Blog

12th April 2016

12-April-2016
12-April-2016 18:42
in General
by Admin

Having been up to feed at 4 A.M I was delighted to receive an email from Sholto asking if I would bowl at him when I got back from galloping. We took Kimberlite Candy and Triopas for an away day. Both horses worked nicely, Triopas heads to the Goffs bumper at Exeter next week but will want some decent ground. Kimberlite Candy is being aimed at Woodford as he has from the day we bought him. He’s a big raw 4-year-old by Flemensfirth, we always knew he would need as much time as possible and Woodford is one of our favourite dates in the p2p calendar.

We worked Man O’ Words and Chase End Charlie on our return, all other horses had routine canters.

The contest for the champion trainer’s title is hotting up. I fear the bird may have flown for Paul Nicholls. Willie Mullins has set his stall out and he’s all out to win it. If Paul Nicholls can retain it, it would be a huge achievement given the fire power and lead Willie Mullins has over him. If Mullins can win the title is would be great for history as I’m reliably informed Vincent O’Brien didn’t win the Irish and British titles in the same year.

 

A farmer named Sam was overseeing his herd in a remote hilly pasture in
Hereford when suddenly a brand-new BMW advanced toward him out of a
cloud of dust.
The driver, a young man in a Brioni® suit, Gucci® shoes, RayBan®
sunglasses and YSL® tie, leaned out the window and asked the farmer,
“If I tell you exactly how many cows and calves you have in your herd,
will you give me a calf?”
Sam looks at the man, who is clearly a yuppie, then looks at his
peacefully grazing animals and calmly answers, “Sure, why not?”
The yuppie parks his car, whips out his Dell® notebook computer,
connects it to his Cingular RAZR V3® cell phone, and surfs to a NASA
page on the Internet, where he calls up a GPS satellite to get an exact
fix on his location which he then feeds to another NASA satellite that
scans the area in an ultra-high-resolution photo.
The young man then opens the digital photo in Adobe Photoshop® and
exports it to an image processing facility in Hamburg, Germany …
Within seconds, he receives an email on his Palm Pilot® that the image
has been processed and the data stored.
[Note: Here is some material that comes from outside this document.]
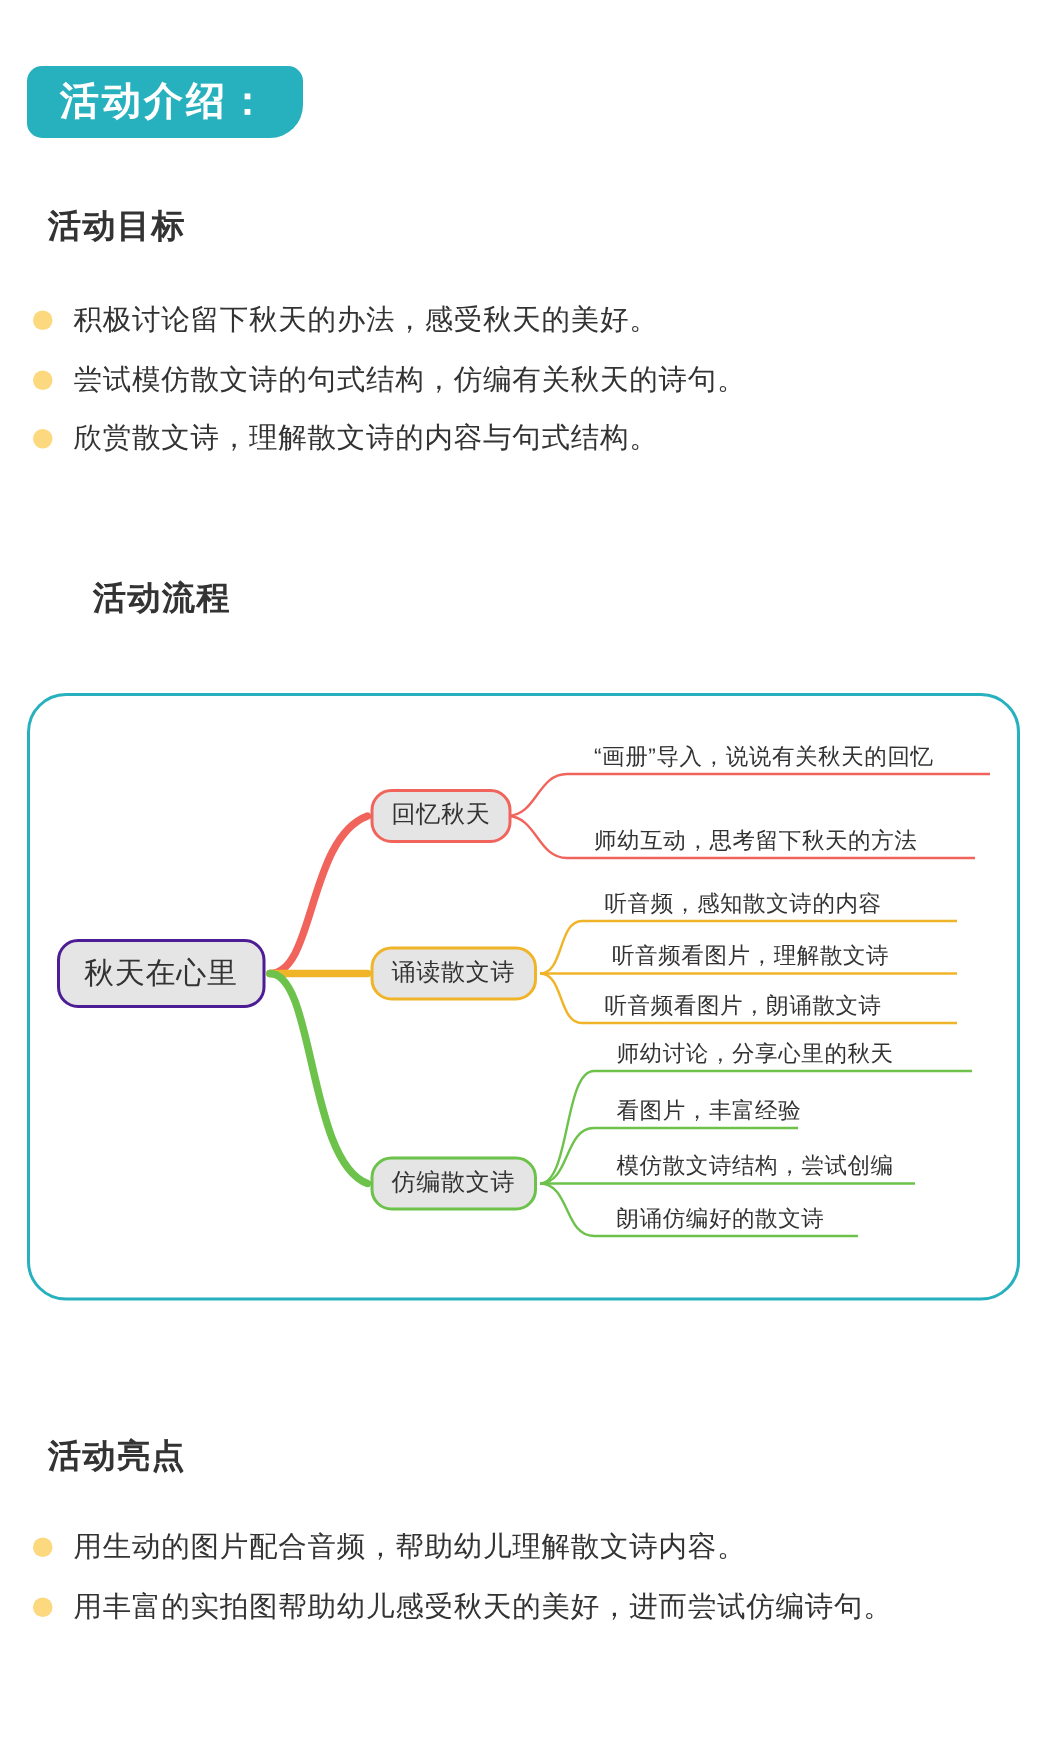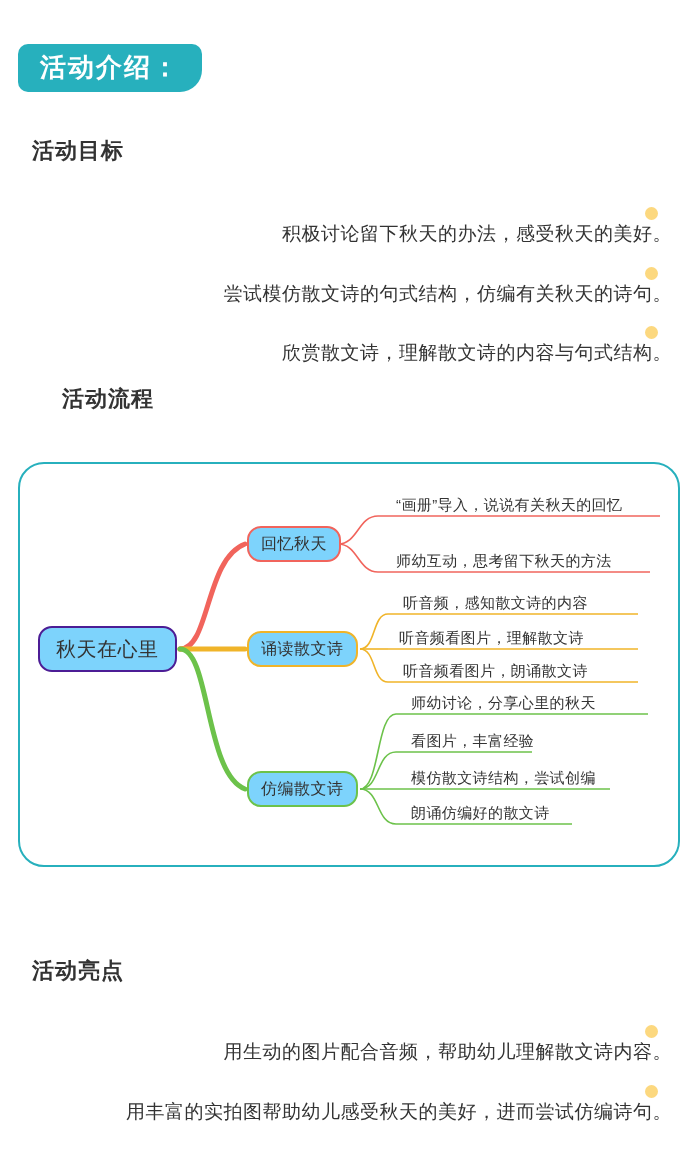"积极讨论留下秋天的办法，感受秋天的美好。" .bullet-item { align-items: flex-end -> flex-start; flex-direction: column -> none }
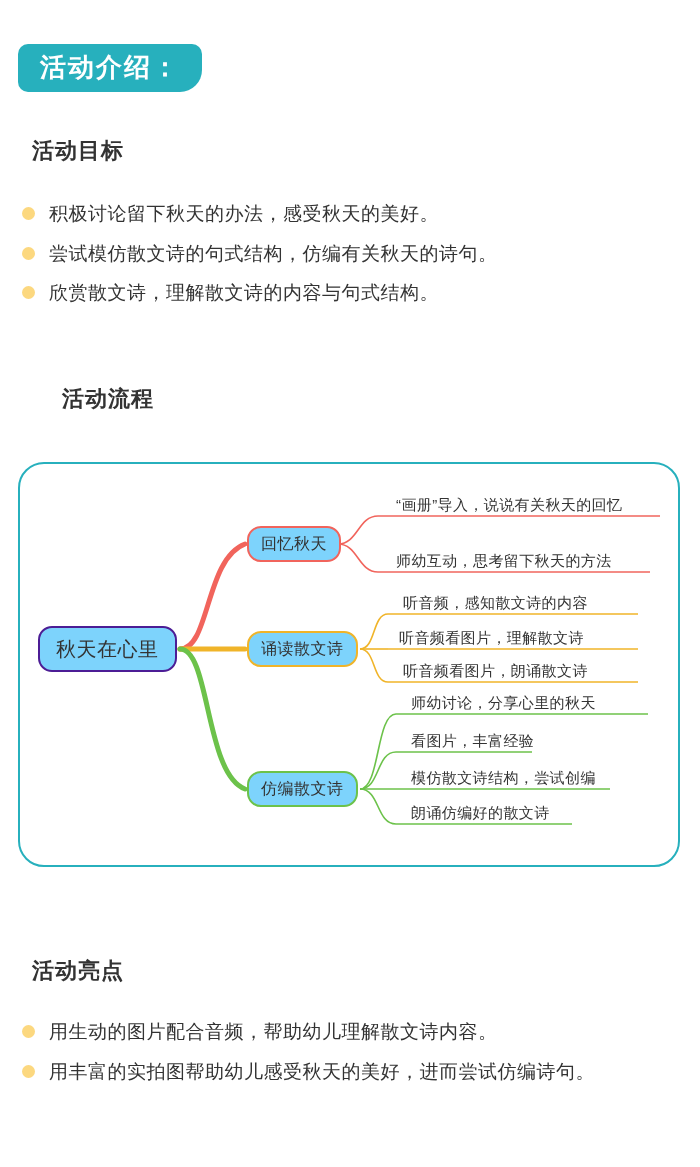"回忆秋天" .node { background: #7dd3fc -> #e5e5e5 }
He then accesses an MS-SQL
database through an ODBC connected Excel® spreadsheet with email on his
Blackberry® and, after a few minutes, receives a response.
Finally, he prints out a full-colour, 150-page report on his hi-tech,
miniaturised HP LaserJet® printer, turns to the Farmer and says, “You
have exactly 1,586 cows and calves.”
“That’s right. Well, I guess you can take one of my calves,” says Sam.
He watches the young man select one of the animals and looks on with
amusement as the young man stuffs it into the trunk of his car.
Then Sam says to the young man, “Hey, if I can tell you exactly what
your business is, will you give me back my calf?”
The young man thinks about it for a second and then says, “Okay, why
not?”
“You’re a Member of the European Parliament”, says Sam.
“Wow! That’s correct,” says the yuppie, “but how did you guess that?”
“No guessing required.” answered Sam. “You showed up here even though
nobody called you; you want to get paid for an answer I already knew,
to a question I never asked. You used millions of pounds worth of
equipment trying to show me how much smarter than me you are; and you
don’t know a thing about how working people make a living – or about
cows, for that matter. This is a herd of sheep.
Now give me back my dog.
AND THAT Friends IS WHAT THE PROBLEM IS WITH THE EU!!